------ Material provided

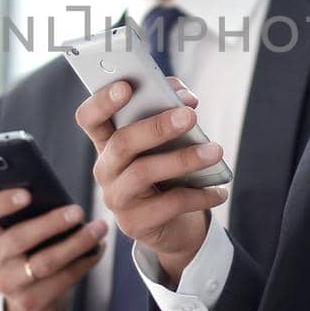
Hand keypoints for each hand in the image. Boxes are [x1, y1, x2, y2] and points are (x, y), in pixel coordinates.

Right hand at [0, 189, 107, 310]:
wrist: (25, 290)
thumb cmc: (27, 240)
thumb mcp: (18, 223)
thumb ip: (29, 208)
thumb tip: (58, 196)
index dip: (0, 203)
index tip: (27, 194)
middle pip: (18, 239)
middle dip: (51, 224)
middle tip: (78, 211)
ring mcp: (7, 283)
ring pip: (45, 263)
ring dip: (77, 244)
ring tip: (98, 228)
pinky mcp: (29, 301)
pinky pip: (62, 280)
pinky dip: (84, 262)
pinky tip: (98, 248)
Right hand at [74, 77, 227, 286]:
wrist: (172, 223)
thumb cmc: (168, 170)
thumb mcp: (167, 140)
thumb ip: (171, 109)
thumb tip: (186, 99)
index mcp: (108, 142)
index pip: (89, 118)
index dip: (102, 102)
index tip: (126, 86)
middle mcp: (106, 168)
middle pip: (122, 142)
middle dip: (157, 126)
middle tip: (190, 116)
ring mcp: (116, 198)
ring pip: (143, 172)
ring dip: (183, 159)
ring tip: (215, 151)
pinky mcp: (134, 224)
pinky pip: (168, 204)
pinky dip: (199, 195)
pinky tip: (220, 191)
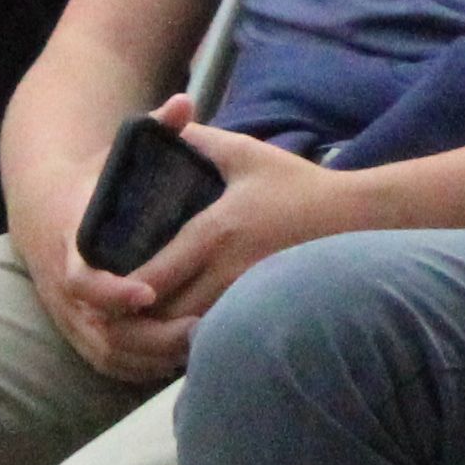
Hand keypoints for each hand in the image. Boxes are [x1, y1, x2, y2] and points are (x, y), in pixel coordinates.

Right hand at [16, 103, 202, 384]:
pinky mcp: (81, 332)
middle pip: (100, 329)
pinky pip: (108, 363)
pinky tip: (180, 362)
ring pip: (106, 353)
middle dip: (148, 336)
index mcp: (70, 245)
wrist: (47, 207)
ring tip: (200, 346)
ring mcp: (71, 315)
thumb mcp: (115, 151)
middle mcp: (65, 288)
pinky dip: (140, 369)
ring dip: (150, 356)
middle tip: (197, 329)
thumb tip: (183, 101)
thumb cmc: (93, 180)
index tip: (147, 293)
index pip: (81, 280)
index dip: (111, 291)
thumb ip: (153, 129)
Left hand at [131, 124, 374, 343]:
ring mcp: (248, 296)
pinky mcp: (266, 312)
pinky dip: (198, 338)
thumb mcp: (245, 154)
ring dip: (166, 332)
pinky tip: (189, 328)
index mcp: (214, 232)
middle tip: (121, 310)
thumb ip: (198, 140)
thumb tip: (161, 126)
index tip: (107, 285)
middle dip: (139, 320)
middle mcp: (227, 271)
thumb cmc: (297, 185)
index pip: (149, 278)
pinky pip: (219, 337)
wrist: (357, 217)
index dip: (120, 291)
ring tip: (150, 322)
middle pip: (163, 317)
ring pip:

------------

## Assignment
Look through the material above. Copy each line where the word "Right" appears.

## Solution to the exercise
Right hand at [0, 189, 107, 310]:
Right hand at [74, 77, 227, 286]:
Right hand at [16, 103, 202, 384]:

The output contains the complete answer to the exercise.